According to biographical information on the Memory P.E.I. website, Daniel Hodgson was born on 4 October 1803, in Charlottetown, Prince Edward Island, to Robert Hodgson and Rebecca Robinson, formerly of Surrey, England. Daniel married three times. His first wife was Lydia Cambridge MacGowan, who he married on 22 November 1832. Lydia died three years later, on 18 May 1835, at the age of twenty five. On 31 January 1839, Daniel married Mary Wright. They had two sons, Edward Jarvis, born on 29 July 1840 and George Wright, born on 15 January 1842. Mary died less then a month after the birth of George, on 3 February 1842, at the age of twenty seven. Daniel married for the third time to Margaret Leah De St. Croix on the 20 April 1852. She died on 18 January 1878 at age seventy two.
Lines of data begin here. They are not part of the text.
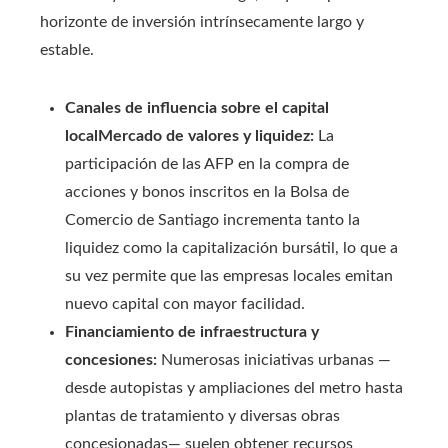
horizonte de inversión intrínsecamente largo y
estable.
Canales de influencia sobre el capital
localMercado de valores y liquidez:
La
participación de las AFP en la compra de
acciones y bonos inscritos en la Bolsa de
Comercio de Santiago incrementa tanto la
liquidez como la capitalización bursátil, lo que a
su vez permite que las empresas locales emitan
nuevo capital con mayor facilidad.
Financiamiento de infraestructura y
concesiones:
Numerosas iniciativas urbanas —
desde autopistas y ampliaciones del metro hasta
plantas de tratamiento y diversas obras
concesionadas— suelen obtener recursos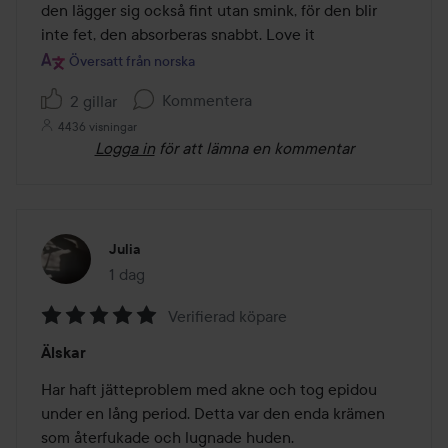
5
den lägger sig också fint utan smink, för den blir 
inte fet, den absorberas snabbt. Love it
Översatt från norska
Kommentera
2 gillar
4436 visningar
Logga in
för att lämna en kommentar
Julia
1 dag
Inlägget skapades 1 dag
Verifierad köpare
Betyg:
Älskar
5
av
Har haft jätteproblem med akne och tog epidou 
5
under en lång period. Detta var den enda krämen 
som återfukade och lugnade huden.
In 1830, Daniel became the chief coroner for Prince Edward Island. Throughout his life he served in several government and public service positions, including: Lloyd's agent for Prince Edward Island in 1831; Prothonotary and Clerk of the Crown in 1839; Judge of Probate in 1853; Commissioner for issuing treasury notes, Commissioner for affidavits in the Supreme Court, and Clerk of the Crown for Justices of the Peace throughout Prince Edward Island in 1864. Outside of his professional duties, Daniel also belonged to the Library Society as of 1832, and is recorded as a church warden for St. Peter's Anglican Church as of 1845. Daniel Hodgson died on 21 July 1883 at age eighty.

Theresa Cundall

  • Canada PEI SPCA
  • Person
  • 26 May 1840 - 24 August 1922

Theresa Cundall was born to Mr. William Cundall and his wife Sarah Louisa (Haszard) Cundall on 26 May 1840 and baptized on 1 September 1841 at St. Paul's Anglican Church.

According to a genealogy of the Haszard family, "Theresa Cundall, born at Charlottetown, P. E. I., May 25, 1840, was for many years an active and consistent member of the Church of England. After the death of her father in 1876, she felt at liberty to carry out a long cherished desire, of devoting herself more entirely to a religious life and work. Accordingly she left her home in Charlottetown for England, August 18, 1877, and after a few months' residence in London, on December 11, 1877, she was admitted as a Postulant to the Clewer Sisterhood of S. John Baptist. At Whitsuntide, 1878, she entered the novitiate, and finally, on July 21, 1880, she made her profession, taking the vows, and was set apart as a professed or full sister by the Bishop of Oxford. She has served in several of the branch houses in England, and is now (1893) "Sister in charge " of a young women's reformatory, S. Mary's Home, Salisbury, England, which position she has filled for some years." See the source note below for full citation.

On the right of the church as one enters the front door is the baptistry, which serves as a memorial to Sister Theresa.